Why is CARTIF III a model building of energy efficiency?
Roberto Sanz (RS): Cartif III was selected as a showcase for the European project called DIRECTION and was partially built with funds from this project. Different methodologies to improve energy efficiency were implemented along the construction of this building.
Álvaro Corredera (AC): This new building is innovative, both in terms of energy generation and energy management technologies. It features a 45-kilowatt photovoltaic system, a biomass boiler that caters to all areas of the building and a geothermal plant. Furthermore, it has an advanced and comprehensive control of all the systems of energy generation and distribution, such as lighting, occupancy and access control. It is also unique in that two-thirds of the building have an industrial use and the rest is devoted to office space; therefore catering to multiple needs.

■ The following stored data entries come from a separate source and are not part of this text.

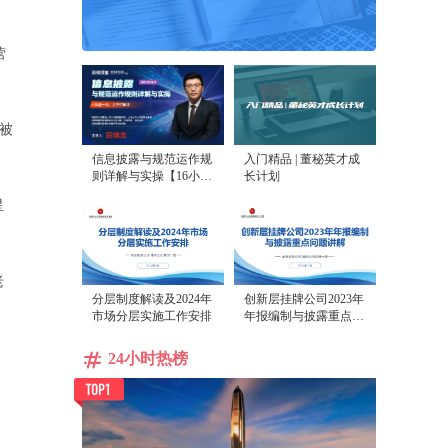
营
被
信息披露与规范运作规
入门精品 | 董秘英才成
则详解与实操【16小时
长计划
课程打包】
星
老
分层制度解读及2024年
创新层挂牌公司2023年
市场分层实施工作安排
年报编制与披露重点问
题讲解
24小时热榜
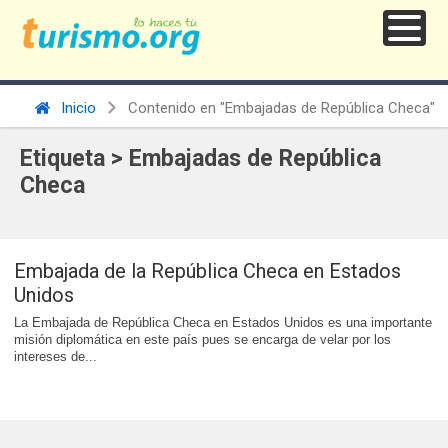
Inicio
Contenido en "Embajadas de República Checa"
Etiqueta > Embajadas de República
Checa
Embajada de la República Checa en Estados
Unidos
La Embajada de República Checa en Estados Unidos es una importante
misión diplomática en este país pues se encarga de velar por los
intereses de...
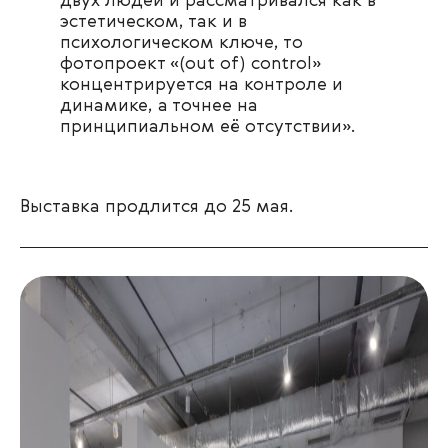
двух людей и рассматривался как в
эстетическом, так и в
психологическом ключе, то
фотопроект «(out of) control»
концентрируется на контроле и
динамике, а точнее на
принципиальном её отсутствии».
Выставка продлится до 25 мая.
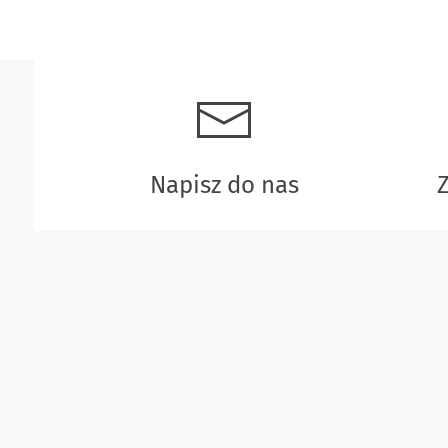
Napisz do nas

What is so innovative about the monitoring devices and databases used to optimise energy efficiency?
RS: Monitoring devices give us a comprehensive and global control. In addition, we can also collect all the data about generation and energy distribution within the building facilities. Such monitoring allows us to control energy generation from all sources, including geothermal, solar, biomass, while also monitoring their use through lighting and even room occupation. This means that if an area is not occupied, the system can be switched off.
Through these control systems we have generated a database which contains nearly 1,300 different variables. We can now make fairly accurate simulations of how the building works. We can also optimise its installations and working system to reduce energy consumption.
How does such monitoring approach contribute to the overall aim of this research?
AC: The aim of the project is to demonstrate that such kind of low energy buildings can become a reality. Therefore, we are collecting and processing data from these demonstrator buildings. We can then use this data to calculate the parameters of energy consumption, so-called key performance indicators (KPI), and check whether the buildings have reached specific energy consumption targets. Ultimately, it can help check whether the building is working as anticipated.
What are the opportunities for future low energy buildings similar to the CARTIF III showcase?
AC: At first glance, a building like this seems pricey to any builder. But you have to consider the return you can make with savings in terms of building with these facilities, services and the level of control systems that we are developing.
RS: Having an industrial warehouse combined with office space is a fairly common construction. Future buildings of this type can have an energy-efficient building that allows big savings on the total energy consumption. In the case of the showcase, the expected energy consumption savings are around 84%.
The objective of the project is to make the primary energy consumption lower than 60 kWh/m2 per year. This, in turn, reduces CO2 emissions by 60 %. This approach may be applicable to other climates if the algorithms are tailored adequately.